DESIGN: Validity assessment METHOD: We analyzed subjects with more than 5 follow-up visits (every 6 months) in the multi-center Advanced Imaging for Glaucoma Study. Fourier-domain optical coherence tomography (OCT) was used to map the thickness of the peripapillary retinal nerve fiber layer (NFL) and ganglion cell complex (GCC). OCT-based progression detection was defined as a significant negative trend for either NFL or GCC. VF progression was reached if either the event or trend analysis reached significance.

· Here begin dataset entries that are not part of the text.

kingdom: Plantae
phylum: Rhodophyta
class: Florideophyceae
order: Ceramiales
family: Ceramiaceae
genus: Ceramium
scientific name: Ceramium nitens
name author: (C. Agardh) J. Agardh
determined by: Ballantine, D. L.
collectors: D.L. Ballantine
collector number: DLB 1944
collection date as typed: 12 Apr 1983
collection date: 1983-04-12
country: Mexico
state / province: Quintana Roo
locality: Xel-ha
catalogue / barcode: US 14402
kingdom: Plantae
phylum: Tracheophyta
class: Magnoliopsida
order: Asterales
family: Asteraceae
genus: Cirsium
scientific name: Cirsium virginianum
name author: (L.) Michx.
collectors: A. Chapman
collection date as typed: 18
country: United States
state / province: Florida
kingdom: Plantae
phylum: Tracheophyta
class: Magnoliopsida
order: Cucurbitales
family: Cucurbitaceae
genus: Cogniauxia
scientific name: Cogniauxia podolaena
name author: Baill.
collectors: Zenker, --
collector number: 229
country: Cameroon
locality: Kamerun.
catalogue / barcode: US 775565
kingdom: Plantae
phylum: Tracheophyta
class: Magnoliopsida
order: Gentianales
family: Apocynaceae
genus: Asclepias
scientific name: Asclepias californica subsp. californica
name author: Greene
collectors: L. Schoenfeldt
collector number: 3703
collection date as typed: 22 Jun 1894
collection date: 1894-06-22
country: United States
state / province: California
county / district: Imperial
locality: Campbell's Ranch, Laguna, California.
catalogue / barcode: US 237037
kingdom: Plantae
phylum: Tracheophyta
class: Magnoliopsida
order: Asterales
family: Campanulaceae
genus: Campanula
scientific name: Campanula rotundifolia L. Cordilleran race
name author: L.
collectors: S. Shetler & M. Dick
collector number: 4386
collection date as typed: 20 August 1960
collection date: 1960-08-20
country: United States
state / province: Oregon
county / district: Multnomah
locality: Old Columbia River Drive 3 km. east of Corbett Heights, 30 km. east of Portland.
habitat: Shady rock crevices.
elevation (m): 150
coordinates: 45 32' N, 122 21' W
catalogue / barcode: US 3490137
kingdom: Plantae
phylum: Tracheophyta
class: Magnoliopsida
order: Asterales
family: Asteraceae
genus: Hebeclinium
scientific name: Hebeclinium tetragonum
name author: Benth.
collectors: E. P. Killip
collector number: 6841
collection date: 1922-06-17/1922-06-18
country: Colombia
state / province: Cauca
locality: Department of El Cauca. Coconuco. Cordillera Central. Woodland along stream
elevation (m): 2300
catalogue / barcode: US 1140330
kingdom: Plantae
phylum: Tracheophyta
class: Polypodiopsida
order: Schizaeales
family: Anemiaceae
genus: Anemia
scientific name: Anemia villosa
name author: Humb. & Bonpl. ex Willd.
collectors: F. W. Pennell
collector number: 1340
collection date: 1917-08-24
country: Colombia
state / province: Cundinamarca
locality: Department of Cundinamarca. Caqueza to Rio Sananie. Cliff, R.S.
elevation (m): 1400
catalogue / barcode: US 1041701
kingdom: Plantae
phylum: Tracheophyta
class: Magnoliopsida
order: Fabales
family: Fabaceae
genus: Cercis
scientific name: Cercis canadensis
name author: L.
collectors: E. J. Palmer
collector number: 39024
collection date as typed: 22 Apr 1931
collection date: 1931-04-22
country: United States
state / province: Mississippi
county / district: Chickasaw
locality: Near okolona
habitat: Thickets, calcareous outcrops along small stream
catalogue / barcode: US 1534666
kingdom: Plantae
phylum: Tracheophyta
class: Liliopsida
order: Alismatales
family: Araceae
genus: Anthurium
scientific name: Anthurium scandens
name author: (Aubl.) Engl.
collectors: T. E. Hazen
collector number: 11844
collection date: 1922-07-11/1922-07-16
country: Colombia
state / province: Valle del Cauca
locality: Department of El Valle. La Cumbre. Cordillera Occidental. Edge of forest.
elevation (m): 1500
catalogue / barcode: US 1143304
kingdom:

RESULT: The analysis included 417 glaucoma suspect/pre-perimetric glaucoma (GS/PPG) eyes and 377 perimetric glaucoma (PG) eyes. In the GS/PPG group, progression was detect in 38.9% of eyes by OCT, significantly more (P<0.001) than the detection rate of 18.7% by VF. In severity-stratified analysis of PG eyes, OCT had significantly higher detection rate in early PG (49.7% vs. 32.0%, p=0.02), but not significantly different in moderate and advanced PG. The rate of NFL thinning declined dramatically in advanced PG, but GCC thinning rate remained relatively steady and allowed good progression detection even in advanced disease. The rate of false positive progression detection in permutated series was over 10% for VF trend analysis in both GS/PPG and PG group, while under 7% for both GCC and NFL.
CONCLUSION: OCT is a more sensitive than VF for the detection of progression in early glaucoma. While the value of NFL declines in advanced glaucoma, GCC appears to be a useful progression detector from early to advanced stages.